Se a partida é inevitável e os sonhos indispensáveis, se a vida é impenetrável desaparece logo de uma vez. Não deixes que me apegue e faça planos que não se irão realizar, não me deixes crer na mentira que dizes ser verdade. Deixa-me antes que minhas lágrimas corram pelo rosto, antes que fira a minha coragem, antes que deite tudo a perder, antes que tente ganhar asas num precipício e perca os meus instintos de sobrevivência. Não irrites os meus medos, não confundas a minha sanidade e não venhas para destruir o meu equilíbrio. Vai. Vai e leva tudo que te pertence. Levas tudo contigo? Não quero nada que mate o meu sorriso com lágrimas.

Não quero um relacionamento individual onde eu sou eu e tu, onde tu és a única plateia que não valoriza os meus esforços teatrais. Dá-me cinco minutos para preencher as lacunas que estás a causar, deixa-me preencher as lacunas com sofrimento, dor e inutilidade, agora podes partir, volta para aquilo que queres enquanto e sobrevivo como sempre fiz até agora.
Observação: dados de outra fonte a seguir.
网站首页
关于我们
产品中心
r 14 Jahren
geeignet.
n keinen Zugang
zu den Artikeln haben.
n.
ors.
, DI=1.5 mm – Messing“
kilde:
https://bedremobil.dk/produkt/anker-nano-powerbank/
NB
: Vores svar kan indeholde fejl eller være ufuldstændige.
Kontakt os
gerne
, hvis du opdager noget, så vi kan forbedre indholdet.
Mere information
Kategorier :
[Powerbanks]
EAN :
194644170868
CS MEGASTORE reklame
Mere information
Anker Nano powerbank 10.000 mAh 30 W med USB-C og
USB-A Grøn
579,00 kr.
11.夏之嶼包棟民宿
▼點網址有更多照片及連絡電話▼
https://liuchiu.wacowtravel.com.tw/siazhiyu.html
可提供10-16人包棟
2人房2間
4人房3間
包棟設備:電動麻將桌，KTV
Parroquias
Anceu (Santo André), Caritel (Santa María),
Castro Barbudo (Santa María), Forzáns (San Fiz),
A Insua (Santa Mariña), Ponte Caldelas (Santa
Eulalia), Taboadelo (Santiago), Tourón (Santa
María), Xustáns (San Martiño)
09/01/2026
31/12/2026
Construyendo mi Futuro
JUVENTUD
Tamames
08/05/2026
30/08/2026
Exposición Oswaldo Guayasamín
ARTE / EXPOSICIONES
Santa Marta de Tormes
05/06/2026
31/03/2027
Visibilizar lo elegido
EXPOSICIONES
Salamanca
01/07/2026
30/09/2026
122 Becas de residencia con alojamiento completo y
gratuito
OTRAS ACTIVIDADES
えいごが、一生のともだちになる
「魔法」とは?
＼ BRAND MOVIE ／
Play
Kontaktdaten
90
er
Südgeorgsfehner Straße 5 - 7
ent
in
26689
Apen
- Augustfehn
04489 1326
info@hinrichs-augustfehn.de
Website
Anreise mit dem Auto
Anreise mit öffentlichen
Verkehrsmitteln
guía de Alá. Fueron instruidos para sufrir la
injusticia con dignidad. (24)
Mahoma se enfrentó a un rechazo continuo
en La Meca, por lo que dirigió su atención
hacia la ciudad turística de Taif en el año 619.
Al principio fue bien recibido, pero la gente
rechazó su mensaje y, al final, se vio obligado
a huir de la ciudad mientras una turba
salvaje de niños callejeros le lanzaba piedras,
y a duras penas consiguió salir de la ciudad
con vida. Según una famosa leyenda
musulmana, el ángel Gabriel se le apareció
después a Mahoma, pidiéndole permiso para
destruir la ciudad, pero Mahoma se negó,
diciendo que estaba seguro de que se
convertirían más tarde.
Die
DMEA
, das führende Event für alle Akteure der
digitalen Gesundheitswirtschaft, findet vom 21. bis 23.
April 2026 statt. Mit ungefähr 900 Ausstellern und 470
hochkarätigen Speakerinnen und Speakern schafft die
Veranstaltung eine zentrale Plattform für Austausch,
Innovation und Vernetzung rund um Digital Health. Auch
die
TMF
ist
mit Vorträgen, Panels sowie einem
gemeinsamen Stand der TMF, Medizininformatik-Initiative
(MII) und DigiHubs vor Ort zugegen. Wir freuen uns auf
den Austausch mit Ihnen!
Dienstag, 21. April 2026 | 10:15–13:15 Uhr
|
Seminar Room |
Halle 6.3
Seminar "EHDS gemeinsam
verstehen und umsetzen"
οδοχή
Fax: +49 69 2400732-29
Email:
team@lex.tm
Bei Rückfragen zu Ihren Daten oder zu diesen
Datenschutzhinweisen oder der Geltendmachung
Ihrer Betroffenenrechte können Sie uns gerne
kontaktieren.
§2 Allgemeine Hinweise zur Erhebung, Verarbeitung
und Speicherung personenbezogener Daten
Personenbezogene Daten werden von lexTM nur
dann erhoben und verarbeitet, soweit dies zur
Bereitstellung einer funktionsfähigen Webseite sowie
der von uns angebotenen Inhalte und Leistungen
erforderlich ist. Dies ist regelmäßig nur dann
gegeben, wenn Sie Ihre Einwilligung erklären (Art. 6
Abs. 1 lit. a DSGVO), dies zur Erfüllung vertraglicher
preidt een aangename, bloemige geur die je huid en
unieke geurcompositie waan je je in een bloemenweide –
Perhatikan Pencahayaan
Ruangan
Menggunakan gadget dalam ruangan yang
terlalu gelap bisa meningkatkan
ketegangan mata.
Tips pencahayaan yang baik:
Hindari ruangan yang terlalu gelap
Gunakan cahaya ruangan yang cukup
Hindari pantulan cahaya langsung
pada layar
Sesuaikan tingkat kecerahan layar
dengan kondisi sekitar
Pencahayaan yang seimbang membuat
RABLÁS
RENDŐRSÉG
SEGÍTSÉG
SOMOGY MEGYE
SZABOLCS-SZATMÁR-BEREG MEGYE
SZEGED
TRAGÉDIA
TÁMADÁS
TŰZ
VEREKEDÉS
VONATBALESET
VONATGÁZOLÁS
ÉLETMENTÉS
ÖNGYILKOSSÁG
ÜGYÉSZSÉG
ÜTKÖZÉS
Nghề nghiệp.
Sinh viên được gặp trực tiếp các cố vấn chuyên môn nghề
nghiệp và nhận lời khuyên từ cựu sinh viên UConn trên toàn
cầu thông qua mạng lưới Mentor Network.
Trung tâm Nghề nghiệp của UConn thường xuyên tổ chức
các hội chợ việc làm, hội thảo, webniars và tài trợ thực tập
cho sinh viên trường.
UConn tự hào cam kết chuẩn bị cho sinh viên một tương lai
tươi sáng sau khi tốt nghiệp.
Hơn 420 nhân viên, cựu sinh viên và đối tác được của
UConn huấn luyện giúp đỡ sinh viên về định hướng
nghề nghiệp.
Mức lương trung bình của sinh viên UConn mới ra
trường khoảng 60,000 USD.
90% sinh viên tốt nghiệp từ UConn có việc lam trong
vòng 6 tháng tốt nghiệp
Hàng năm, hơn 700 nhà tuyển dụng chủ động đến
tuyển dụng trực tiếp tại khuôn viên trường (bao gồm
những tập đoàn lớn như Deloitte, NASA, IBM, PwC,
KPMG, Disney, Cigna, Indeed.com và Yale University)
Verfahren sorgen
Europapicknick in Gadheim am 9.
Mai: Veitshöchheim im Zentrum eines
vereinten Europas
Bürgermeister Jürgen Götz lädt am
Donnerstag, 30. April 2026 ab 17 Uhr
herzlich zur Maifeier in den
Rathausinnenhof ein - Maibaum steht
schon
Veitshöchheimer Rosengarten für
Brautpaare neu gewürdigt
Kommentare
A robustez das minhas palavras confundem a mente, mas esquece a tua lucidez, não adianta explicações quando gostas de ser tu e acreditares no que queres acreditar. Estás a fugir mesmo antes de saber o que de bom te posso dar, estás a ignorar-me mesmo antes de te decifrar. Tens medo de ser feliz? Se a tua partida é inevitável e o teu sonho indispensável, se a tua vida é mesmo impenetrável, ao menos arrisca a carregar-me contigo. Mas ninguém fez isso, nem mesmo tu.

As coisas não são do mesmo modo. Aposto que não me ias reconhecer. Conheceste no passado, nesse tempo que lá vai, mas tudo tem um início e um fim, eu fui o teu início e tu o meu fim. O significado do que vivemos será apenas uma lembrança, é verdade, eu tentei tanto e cheguei tão longe, mas agora, isso não tem qualquer importância.

Agora sou eu. Agora o despertador não tem segundos suficientes para curar o meu vazio. Nenhum livro é capaz de ter um final feliz. Não vejo sorrisos na rua. Nenhum amor inteiro é verdadeiro. Nenhum amor parcelado é correspondido. Nenhum pedido de namoro é real. Nenhuma sombra acompanha os meus passos. Nenhuma presença diz o quanto me ama. Dias e noites sozinho. Vida solitária.

Não sei o que fazer. As chances de algo bom acontecer comigo nunca foram favoráveis, a percentagem da fração da felicidade encontra-se em zero que tende para menos infinito. Nada disso é suficiente para me manter vivo nas noites de insónias e nos dias de olheiras.

O meu corpo gelado não se queima com o café quente das manhãs de inverno. Não sei o sabor de um bom dia. As boas tardes são passadas num quarto escuro murmurando com as paredes.

Se alguma alegria está a caminho da minha vida, espero que chegue rápido, que chegue hoje e não peça licença para entrar, espero que venha antes que o meu instinto de desistência se apodere no meu corpo.

Temos de parar de colocar a nossa felicidade nas mãos de gente alheia, porque o grande mundo é pequeno e merece ser explorado.

 

Amor?

Palavra bonita, que não significa nada!

Não consegues lidar com isso?

Não lides, mas não deixes nascer aquilo que já vem morto: o amor.